Quanto sole
di Patrizia Rinaldi

Quanto sole. Esco lo stesso. Lo schermo nell’ingresso lo sconsiglia. Temperature previste: 35/40°. Tanto esco lo stesso.
Non che non mi piaccia stare nascosta, ma ho una nausea sottile che mi spinge fuori. Mi avvio verso la piscina a piedi. Devo attraversare un pezzo di deserto, gli edifici del novecento se ne stanno incartati in cupole d’aria. Ci abitano i ricchi, usano accessi privati e sotterranei. I loro palazzi non hanno ingressi evidenti.
Sotto il vestito, la guaina termica mi stringe e disegna curve ottimiste. Mi sono portata dietro il rettangolo piccolo su cui scrivo. A quarant’anni sono poco più di una bambina. Per lo meno in questo posto, ora: nel deserto di pietre a sud-ovest.
Un olivo respira in una serra di vapore. Lo guardo senza commozione, il rettangolo si illumina e fa bip. Spero che non sia lavoro. Non lo è, è la scuola di mia figlia: Sphrena ha infilato le mani in un secchio di vernice verde e si è dipinta abiti, faccia e gambe. Non vuole pulirsi, non vuole mangiare. Chiede di me.
Penso a lei e il cursore parte guidato dal desiderio di capelli biondi macchiati di verde.

"Sphrena, cosa succede?"
"La tipa delle pulizie ha ucciso Romilde, la mosca. L’avevo nascosta bene, ma lei l’ha trovata. Portami a casa e scrivimi una storia."
"Puoi tornare dopo l’una."
"Comunque non mi farò pulire e non mangio."

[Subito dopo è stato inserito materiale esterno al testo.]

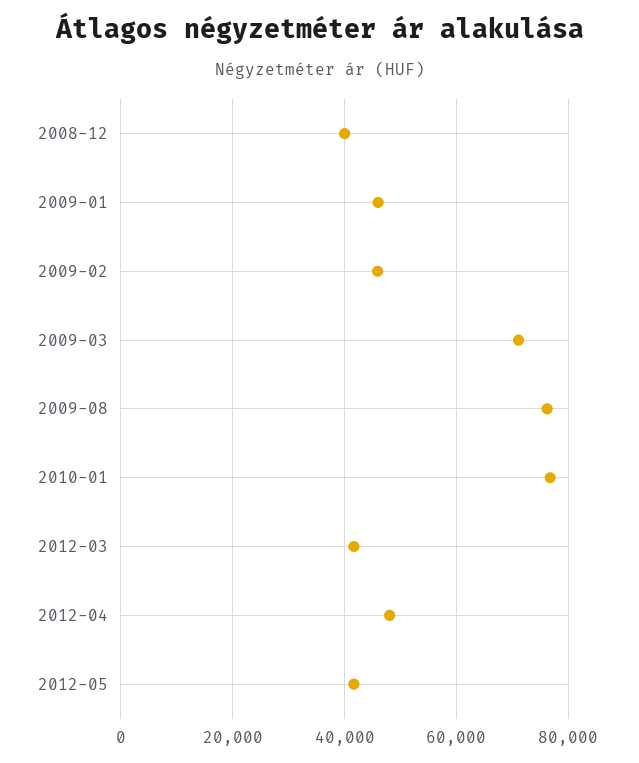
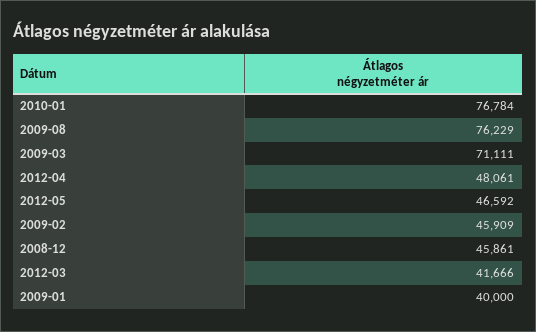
2008-12: 40000 -> 45861
2009-01: 46000 -> 40000
2012-05: 42000 -> 46592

Sta arrivando l’ansia, faccio gli esercizi suggeriti. Arriva lo stesso. Ieri ho ricevuto un premio. Scrivo bene con il pensiero. Mi sposto veloce tra i sentimenti. Ho un buon archivio e il lavoro mi viene liscio. Basta fare un piccolo taglio e la memoria sanguina. I neuroni del processo mi ubbidiscono e vado.
C’è chi è più bravo, ma la mia velocità è invidiata. Non mi serve ispirazione, non mi serve profumo. I signori delle macchine si congratulano. In cambio ho questa piccola disperazione, cosa vuoi che sia. Mi hanno dato 3.500 foglie, ci campo due mesi e neanche tanto larga. Ho scritto in pubblico, come sempre mi è venuto l’acido nelle gambe.
Marina dice che la scrittura è l’antidoto, non il veleno, ma non sono tanto convinta. Lei è una donna d’azione e se ne frega delle incertezze.
Per guarire la disperazione penso al senso di istanti nascosti. Posso farlo senza che lo schermo si illumini, perché ho imparato a bloccare il cursore. Faccio un respiro e corro: le mani di Joe M., la corsa di Lore, la voce di Sphrena, i capelli di Gabriella, il bianco di Antonio, il rosso impazzito di ogni risata.
Il cursore si incanta, tac tac, senza trovare pace.

Raggiungo la piscina e mi spoglio. Mi immergo e piango. Lecco lacrime, il disinfettante che sa di mare e piango.
Quando il pianto finisce ritornano discorsi leggeri. Sotto la doccia sono un’altra. Ordinata, paziente, quasi leggera.

Al ritorno, da brava, uso il sotterraneo. Lo schermo mi chiama. Rispondo: d’accordo domani finirò il lavoro. Chiudo l’archivio che sanguina e me ne vado a casa.